Took my brother and a friend on the Tusc today and had a hell of a good time. 2 dink smallies is alll we got, but we couldnt have had a better day. We managed to roll it over once, but the damn thing wasnt stable at all for the rest of the trip. The stretch of water from Moose Island to Tusky boat ramp is the best ive seen on the Tusc.


----------



## Sr.Jigger (Feb 17, 2005)

That's great..... Some of the best and most fun times I've had fishing I never caught fish for crap. It was the company I was with and the adventures we had that made the day. When your jaws hurt from laughing you know you had a super time. That's what really counts in the scheme of things. I'll take trips like that every time i can.
:B:S


----------



## buckeyebowman (Feb 24, 2012)

I guess 3 full size guys need a full size canoe! And if 2 of them lean the same way at the same time?
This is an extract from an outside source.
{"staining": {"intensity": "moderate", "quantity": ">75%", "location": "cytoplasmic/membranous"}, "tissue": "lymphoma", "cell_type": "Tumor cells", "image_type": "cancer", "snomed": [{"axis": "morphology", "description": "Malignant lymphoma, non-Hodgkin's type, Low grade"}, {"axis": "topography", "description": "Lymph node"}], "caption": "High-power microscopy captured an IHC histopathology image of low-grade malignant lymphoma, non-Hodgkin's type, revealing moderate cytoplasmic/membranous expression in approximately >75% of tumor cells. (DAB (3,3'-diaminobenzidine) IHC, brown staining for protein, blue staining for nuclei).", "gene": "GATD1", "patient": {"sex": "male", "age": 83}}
OOPS!


----------



## seasick Steve (Apr 16, 2011)

i took a buddy of mine on a canoe trip down the youghigheny river in pa. he is a BIG guy. we got it hung up on a rock in some riffles and it flipped. i stood beside him in water up to my waste watching him swim for his life swallowing water. i let him struggle for a minute, tapped him on the shoulder and sugested he stand up! this was 30 years ago and still havent let him forget it. we didnt catch a fish that day but it still ranks as one of my favorite trips.


----------